To be sure, Kurzweil and Gibson can be found in Ra Ra Riot’s new album, Beta Love. Their writings on cyberspace and life-enhancement technologies inspired the band’s lead singer and lyricist, Wes Miles. Although Zeller downplays this cosmic content. “I’m not quite sure we’re trying to project anything,” she says. “We’re just trying to make music, make a living. The themes behind the lyrics, it’s not like we all sit around and plot what the record lyrically will be.”

Actually, Zeller says, the true plot for its third album was to push its sound — not dramatically, mind you — more toward synthesizers and keyboards. It is less the chamber-rock sound of the first two albums, The Rhumb Line and The Orchard, which heavily featured Alexandra Lawn’s cello and the classically trained violin of Zeller. There, Ra Ra Riot reached the pinnacle of pop success: One of its songs was used in a TV commercial. “Boy,” from The Orchard, helped sell Honda Civics.

So it was time. “We wanted to challenge ourselves to do something different,” Zeller says. “There’s no reason to continue to make what you’ve already made. From the very beginning, the approach was to find something that works. Obviously with this new record, it was similar ideas, but with wanting to pull the strings back from every song. That takes up a lot of musical space, we wanted the songs to have some freedom.

Halfway through the recording process, I don’t think I really realized how different it was. I just thought, yeah, this is what we’re doing. And it felt kind of similar. And when people first started to tell me it was different, my response was, ‘Yes, it’s really different, but I think its really good.’ Hopefully our true fans will really respond to it. Our intention was not to alienate, but to do something that we wanted to do.”

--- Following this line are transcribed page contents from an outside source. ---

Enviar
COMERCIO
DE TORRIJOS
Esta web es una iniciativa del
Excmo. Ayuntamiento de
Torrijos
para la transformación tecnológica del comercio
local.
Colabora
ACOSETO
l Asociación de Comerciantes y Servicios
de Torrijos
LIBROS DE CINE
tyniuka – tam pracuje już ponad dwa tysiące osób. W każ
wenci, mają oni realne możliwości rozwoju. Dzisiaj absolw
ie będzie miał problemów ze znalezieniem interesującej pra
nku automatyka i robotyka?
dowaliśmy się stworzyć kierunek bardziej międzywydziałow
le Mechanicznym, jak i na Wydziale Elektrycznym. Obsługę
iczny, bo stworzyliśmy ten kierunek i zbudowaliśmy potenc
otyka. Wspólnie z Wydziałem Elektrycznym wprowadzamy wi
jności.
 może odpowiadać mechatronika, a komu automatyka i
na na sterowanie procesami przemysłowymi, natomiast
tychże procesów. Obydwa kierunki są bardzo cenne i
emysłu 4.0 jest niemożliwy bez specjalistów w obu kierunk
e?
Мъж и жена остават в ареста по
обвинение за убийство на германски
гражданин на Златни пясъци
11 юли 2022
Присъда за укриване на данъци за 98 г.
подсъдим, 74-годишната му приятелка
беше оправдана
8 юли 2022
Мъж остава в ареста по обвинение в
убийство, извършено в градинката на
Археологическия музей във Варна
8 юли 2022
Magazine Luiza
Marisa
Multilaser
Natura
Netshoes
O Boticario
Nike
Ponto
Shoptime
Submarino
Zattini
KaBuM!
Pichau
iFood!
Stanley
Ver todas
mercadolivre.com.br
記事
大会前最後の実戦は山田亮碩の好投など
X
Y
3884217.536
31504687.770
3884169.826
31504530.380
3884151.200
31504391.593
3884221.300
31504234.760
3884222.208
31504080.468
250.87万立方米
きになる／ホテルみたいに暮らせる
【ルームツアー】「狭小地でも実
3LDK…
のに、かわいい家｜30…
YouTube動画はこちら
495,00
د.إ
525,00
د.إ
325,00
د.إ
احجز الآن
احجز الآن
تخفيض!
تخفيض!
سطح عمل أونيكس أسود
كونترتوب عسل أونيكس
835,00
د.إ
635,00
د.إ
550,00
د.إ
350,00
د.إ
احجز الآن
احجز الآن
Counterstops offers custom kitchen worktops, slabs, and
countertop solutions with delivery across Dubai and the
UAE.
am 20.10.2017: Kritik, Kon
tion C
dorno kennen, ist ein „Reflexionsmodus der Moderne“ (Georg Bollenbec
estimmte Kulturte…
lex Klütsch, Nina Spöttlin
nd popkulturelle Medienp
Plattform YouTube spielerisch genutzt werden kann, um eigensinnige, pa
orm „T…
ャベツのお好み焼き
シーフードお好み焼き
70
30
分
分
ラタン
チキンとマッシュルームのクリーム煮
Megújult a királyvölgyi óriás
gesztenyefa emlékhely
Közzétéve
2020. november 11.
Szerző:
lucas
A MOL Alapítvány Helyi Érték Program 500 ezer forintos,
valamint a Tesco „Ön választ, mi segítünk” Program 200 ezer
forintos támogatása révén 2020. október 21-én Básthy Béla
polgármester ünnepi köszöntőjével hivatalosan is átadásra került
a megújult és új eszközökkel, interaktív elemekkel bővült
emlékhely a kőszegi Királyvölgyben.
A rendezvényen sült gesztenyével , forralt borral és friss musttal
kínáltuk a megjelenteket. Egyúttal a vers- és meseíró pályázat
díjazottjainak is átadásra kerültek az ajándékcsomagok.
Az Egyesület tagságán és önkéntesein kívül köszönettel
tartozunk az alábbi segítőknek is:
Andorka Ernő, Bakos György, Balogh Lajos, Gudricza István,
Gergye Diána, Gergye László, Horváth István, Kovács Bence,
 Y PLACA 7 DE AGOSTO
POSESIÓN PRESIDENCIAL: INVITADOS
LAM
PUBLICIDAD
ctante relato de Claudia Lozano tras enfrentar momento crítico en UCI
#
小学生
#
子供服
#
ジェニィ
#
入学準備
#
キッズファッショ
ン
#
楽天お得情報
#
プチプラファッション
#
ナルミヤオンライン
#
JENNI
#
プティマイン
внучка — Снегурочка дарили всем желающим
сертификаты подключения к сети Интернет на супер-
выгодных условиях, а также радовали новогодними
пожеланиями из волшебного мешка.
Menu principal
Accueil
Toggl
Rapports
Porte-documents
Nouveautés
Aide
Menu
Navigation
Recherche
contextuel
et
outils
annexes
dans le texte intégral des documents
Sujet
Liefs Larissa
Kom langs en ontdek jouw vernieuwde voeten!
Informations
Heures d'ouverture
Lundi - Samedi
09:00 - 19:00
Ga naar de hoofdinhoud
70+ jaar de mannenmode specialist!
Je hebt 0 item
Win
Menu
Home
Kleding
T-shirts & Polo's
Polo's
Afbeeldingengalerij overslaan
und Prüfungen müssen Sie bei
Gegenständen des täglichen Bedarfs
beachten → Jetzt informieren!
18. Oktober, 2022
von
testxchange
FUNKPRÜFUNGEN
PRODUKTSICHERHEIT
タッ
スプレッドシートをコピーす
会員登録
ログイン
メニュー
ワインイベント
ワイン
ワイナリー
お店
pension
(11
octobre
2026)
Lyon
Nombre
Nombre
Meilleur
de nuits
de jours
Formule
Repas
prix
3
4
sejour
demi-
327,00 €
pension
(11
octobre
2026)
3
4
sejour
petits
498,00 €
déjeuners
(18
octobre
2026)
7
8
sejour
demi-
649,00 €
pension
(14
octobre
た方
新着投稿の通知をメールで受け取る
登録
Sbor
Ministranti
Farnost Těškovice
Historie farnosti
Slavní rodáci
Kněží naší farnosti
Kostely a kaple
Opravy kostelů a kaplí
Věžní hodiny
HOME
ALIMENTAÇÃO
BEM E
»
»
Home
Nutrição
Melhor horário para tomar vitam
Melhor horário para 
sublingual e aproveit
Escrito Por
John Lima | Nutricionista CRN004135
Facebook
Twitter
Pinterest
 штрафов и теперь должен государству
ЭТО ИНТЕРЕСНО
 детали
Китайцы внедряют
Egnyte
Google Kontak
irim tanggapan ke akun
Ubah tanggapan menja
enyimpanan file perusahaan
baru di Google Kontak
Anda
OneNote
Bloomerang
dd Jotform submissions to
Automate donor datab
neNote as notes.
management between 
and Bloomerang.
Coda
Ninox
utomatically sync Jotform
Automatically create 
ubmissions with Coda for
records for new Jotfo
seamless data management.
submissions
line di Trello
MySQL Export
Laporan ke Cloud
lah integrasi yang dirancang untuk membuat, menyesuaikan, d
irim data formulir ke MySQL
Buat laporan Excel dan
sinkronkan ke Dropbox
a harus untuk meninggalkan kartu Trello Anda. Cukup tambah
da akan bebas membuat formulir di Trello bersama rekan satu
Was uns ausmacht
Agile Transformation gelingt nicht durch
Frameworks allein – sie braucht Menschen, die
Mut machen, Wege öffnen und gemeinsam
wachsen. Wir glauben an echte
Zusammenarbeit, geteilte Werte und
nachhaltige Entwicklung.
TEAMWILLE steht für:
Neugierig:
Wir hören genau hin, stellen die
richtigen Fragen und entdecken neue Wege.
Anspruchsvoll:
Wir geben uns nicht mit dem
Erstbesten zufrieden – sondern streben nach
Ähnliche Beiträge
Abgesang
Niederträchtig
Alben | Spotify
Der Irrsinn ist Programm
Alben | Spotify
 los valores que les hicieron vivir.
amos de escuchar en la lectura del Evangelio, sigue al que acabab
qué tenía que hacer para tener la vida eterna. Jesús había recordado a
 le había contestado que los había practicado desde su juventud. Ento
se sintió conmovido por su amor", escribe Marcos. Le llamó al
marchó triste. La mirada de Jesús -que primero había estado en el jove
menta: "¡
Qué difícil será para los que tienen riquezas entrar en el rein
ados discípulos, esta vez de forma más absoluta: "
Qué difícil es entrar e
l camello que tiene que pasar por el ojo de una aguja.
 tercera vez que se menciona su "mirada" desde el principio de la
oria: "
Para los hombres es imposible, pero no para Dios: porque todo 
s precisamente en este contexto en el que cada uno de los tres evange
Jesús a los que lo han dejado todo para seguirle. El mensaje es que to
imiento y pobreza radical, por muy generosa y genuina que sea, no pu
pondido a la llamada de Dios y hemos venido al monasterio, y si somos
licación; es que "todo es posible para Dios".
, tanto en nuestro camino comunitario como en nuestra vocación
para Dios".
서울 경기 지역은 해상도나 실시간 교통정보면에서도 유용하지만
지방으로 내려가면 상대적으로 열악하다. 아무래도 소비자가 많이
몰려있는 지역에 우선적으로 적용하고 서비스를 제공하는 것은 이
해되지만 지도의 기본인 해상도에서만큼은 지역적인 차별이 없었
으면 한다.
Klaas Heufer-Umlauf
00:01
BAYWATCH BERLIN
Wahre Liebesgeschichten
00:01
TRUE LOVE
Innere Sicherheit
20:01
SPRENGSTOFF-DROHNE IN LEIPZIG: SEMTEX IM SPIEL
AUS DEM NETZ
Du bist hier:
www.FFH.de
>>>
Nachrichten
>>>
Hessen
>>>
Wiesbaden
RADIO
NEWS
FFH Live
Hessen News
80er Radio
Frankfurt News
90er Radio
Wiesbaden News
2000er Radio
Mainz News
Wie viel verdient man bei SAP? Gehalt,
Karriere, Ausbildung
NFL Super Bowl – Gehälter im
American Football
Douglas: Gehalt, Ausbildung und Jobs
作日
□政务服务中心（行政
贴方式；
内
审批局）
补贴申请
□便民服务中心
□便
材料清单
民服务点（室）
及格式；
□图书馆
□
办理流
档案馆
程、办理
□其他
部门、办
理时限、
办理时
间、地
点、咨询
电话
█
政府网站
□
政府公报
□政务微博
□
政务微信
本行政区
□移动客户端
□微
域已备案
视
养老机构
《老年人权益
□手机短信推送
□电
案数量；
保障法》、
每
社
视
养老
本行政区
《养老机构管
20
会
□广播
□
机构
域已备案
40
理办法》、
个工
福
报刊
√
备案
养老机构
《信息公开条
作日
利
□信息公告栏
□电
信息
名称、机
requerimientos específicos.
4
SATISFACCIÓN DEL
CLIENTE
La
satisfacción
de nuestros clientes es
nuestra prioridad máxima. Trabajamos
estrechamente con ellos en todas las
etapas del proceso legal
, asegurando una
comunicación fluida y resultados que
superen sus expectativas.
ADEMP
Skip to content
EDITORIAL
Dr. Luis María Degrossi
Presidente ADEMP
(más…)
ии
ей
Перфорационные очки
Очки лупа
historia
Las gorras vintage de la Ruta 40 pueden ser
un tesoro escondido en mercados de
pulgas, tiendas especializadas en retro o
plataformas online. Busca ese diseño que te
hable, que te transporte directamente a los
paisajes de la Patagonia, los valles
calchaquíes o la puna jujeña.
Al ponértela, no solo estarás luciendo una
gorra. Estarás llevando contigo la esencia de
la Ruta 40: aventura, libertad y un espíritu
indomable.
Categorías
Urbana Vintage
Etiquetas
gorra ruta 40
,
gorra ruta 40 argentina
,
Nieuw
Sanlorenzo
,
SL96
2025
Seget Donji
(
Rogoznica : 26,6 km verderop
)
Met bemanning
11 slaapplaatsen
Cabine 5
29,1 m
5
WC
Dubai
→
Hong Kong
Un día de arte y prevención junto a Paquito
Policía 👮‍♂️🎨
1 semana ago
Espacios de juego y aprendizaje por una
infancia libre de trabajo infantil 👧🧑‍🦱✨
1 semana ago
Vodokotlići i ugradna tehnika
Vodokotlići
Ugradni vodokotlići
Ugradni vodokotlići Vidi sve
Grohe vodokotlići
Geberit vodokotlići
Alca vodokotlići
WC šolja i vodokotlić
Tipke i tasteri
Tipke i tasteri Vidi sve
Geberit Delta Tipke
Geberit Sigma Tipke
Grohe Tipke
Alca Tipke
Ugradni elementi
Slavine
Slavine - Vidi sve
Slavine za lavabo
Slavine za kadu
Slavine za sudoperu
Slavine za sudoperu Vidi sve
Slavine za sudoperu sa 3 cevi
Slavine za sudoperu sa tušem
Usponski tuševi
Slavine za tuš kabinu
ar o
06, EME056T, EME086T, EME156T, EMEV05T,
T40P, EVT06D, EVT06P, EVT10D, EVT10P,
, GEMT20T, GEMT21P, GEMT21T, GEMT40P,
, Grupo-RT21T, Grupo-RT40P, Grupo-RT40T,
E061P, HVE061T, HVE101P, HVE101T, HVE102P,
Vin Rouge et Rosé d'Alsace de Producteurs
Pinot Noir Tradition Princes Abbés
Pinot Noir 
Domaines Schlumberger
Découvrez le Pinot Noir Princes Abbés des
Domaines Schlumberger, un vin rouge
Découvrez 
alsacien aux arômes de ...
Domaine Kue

So Zeller talks about “serving the song” and how “it wasn’t our intention to jump genres.” What Ra Ra Riot ended up with was something that you can dance to.

There wasn’t an intention to do something clubby,” she says. “There was an intention to create music that people had a more physical response to it.”

To create a more-accessible sound?

It’s not accessibility,” she says. “It’s more about something for us. It’s probably a more selfish thing.”

Whatever the motivation, it’s the kind of change that bands sometimes choose to go through. Change doesn’t always sit well with everyone. Shortly before Ra Ra Riot went into the studio to record Beta Love, Lawn left the group. “Her departure was partially a result of us wanting to do something different,” Zeller concedes.

And sometimes bands go though changes that are not by choice. Following a 2007 show in Providence, R.I., two of the band members went to a late-night after party, from which drummer John Pike disappeared. After an extensive search, his body was found the next day in a nearby Atlantic Ocean inlet called Buzzards Bay. The autopsy revealed no signs of foul play, but the questions over how this apparent accidental drowning happened linger to this day: the 23-year-old Pike, a 2006 magna cum laude graduate of Syracuse University’s Newhouse School of Public Communications, was a poor swimmer who did not like the water.

It was so devastating to everyone,” Zeller says. “We were really young kids trying to cope and respond to this horrific tragedy. We were not even sure how to respond to it. It’s not something you can really prepare for at any age, let alone when you’re so young.”

Pike’s death is a subject that the band members are still reluctant to discuss.

Ultimately, Ra Ra Riot is a band that’s moving forward in an effort to recapture what it left behind when it got on the tour bus. Back to those nights when Ra Ra Riot was a house-party band, backed by a drum machine. “That energy that really spawned our live shows was something we wanted to get back to,” Zeller says.

The Rhumb Line and The Orchard “captured the dynamic of the time,” she says. Beta Love captures a different dynamic this time. “It sounds really happy to me,” Zeller says. “It sounds like a bunch of good friends making music together.”